DFB-Ausbilderzertifikat
Warum Werner Hölscher wieder die Schulbank drückte

Gronau/Alstätte -

Wer das DFB-Ausbilderzertifikat anstrebt, muss einiges einbringen: vor allem viel Fachwissen und Zeit sowie die Bereitschaft, sich immer wieder neuen Herausforderungen zu stellen.

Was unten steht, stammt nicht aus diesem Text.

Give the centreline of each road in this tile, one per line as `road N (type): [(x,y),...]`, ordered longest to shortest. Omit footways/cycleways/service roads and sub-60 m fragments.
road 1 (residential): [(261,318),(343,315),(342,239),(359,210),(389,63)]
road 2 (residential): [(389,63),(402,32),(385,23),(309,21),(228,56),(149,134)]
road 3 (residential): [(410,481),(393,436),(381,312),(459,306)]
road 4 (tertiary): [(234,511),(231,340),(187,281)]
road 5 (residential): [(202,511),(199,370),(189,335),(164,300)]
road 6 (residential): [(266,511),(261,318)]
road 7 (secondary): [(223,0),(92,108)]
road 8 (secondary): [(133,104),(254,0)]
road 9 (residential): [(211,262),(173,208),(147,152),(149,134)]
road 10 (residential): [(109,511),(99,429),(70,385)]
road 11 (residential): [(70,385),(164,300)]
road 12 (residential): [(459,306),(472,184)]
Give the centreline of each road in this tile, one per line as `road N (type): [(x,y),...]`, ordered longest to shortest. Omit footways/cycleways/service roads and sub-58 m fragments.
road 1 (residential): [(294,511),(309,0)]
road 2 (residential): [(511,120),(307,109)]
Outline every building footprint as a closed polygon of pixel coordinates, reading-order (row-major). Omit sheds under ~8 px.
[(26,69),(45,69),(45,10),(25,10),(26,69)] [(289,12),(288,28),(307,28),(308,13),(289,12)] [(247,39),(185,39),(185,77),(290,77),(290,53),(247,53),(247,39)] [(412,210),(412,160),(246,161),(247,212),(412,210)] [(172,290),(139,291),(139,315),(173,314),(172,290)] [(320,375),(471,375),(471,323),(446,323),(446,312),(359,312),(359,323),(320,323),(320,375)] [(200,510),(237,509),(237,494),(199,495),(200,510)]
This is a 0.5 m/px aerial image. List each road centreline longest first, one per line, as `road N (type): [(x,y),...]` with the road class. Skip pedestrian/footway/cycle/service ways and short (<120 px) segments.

Sonntag, 01.12.2019, 03:00 Uhr aktualisiert: 01.12.2019, 05:00 Uhr
Dirk Haveloh, Frank Bajorath und Werner Hölscher (v.l.) haben jetzt in der Sportschule Hennef das DFB-Ausbilderzertifikat erhalten.
Dirk Haveloh, Frank Bajorath und Werner Hölscher (v.l.) haben jetzt in der Sportschule Hennef das DFB-Ausbilderzertifikat erhalten. Foto: privat

Dirk Haveloh (VfB Alstätte), Frank Bajorath ( SpVgg Vreden ) und Werner Hölscher (FC Epe) haben die Ausbildungsmühen auf sich genommen. Jetzt wurde ihnen in der Sportschule Hennef das begehrte DFB-Zertifikat ausgehändigt.

„Wir werden natürlich die neu erlangten Kenntnisse ab sofort in die Aus- und Fortbildung der Trainer einfließen lassen“, erklärt Werner Hölscher. Somit profitieren die Vereine im Gebiet des Fußballkreises Ahaus/Coesfeld direkt von der Qualifizierungsoffensive des DFB .

Voraussetzung zur Erlangung des DFB-Ausbilderzertifikats ist die B-Lizenz oder eine bestandene Schiedsrichterprüfung. Außerdem ist ein Nachweis über mindesten 80 Einheiten praktischer Lehrtätigkeit vorzulegen.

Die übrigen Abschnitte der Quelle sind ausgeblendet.